Occupational exposure to mineral fibres. Biomarkers of oxidative damage and antioxidant defence and associations with DNA damage and repair

Abstract

In order to study the effect of mineral wool exposure on oxidative DNA damage and lipid peroxidation, an epidemiological study was conducted in a mineral wool factory in Slovakia. Altogether 141 subjects were investigated (21-58 years old), 43 controls (20 men and 23 women: 27 non-smokers, 16 smokers) and 98 exposed (75 men and 23 women: 61 non-smokers, 37 smokers). We found higher malondialdehyde (MDA) levels in the group of all exposed workers (P = 0.025) and in exposed non-smokers (P = 0.003) and a significantly suppressed activity of ceruloplasmin oxidase (P = 0.02, P < 0.02, respectively) and catalase (CAT) (P = 0.04, P = 0.01, respectively) in these groups. The activity of glutathione S-transferase (GST) was affected by exposure to mineral wool; levels were significantly lower in all exposed subjects (P = 0.04), in the exposed non-smokers (P = 0.03) and in exposed men (P < 0.01).

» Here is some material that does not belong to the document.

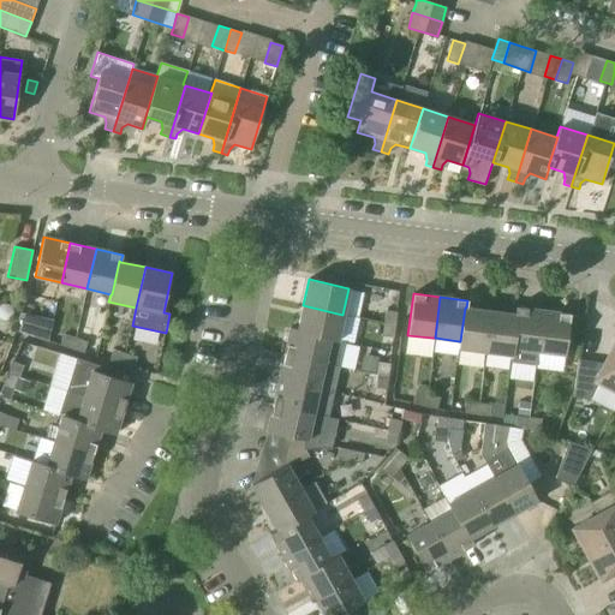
[(338,338),(342,316),(342,315),(303,305),(297,329),(297,330),(338,340),(338,338)]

Concentrations of vitamin C in plasma and the ferric-reducing activity of plasma (FRAP) were not affected by the mineral wool exposure. There was a significant negative correlation between the activity of glutathione peroxidase (GPX) and MDA in the whole group (P < 0.01) and in the exposed group and between CAT activity and MDA in all subjects (P < 0.01). GST activity correlated inversely with oxidized pyrimidines in lymphocyte DNA, in almost all subgroups. We found significant negative correlations between DNA repair and GPX in all subjects (P = 0.03) as well as in control men (P < 0.03) and between DNA repair and CAT in all control subjects (P < 0.02) and in control men (P < 0.01). Interestingly, we found a positive correlation between DNA repair and MDA in all subjects (P < 0.01) and in all exposed subjects (P < 0.03). The presented results indicate that mineral wool exposure induces an increase in oxidative damage to biomolecules especially in the group of male non-smokers. However, optimal levels of antioxidants could have a protective effect. Biomarkers such as MDA, antioxidant enzymes and antioxidant vitamins measured in blood may be useful biomarkers of oxidative stress and antioxidant protection. We do not recommend FRAP as a marker of antioxidant status as interference from other constituents can provide false or confusing results. Our study supports the idea that there might also be other mechanisms by which antioxidant enzymes (especially GST) protect cells against oxidative DNA damage.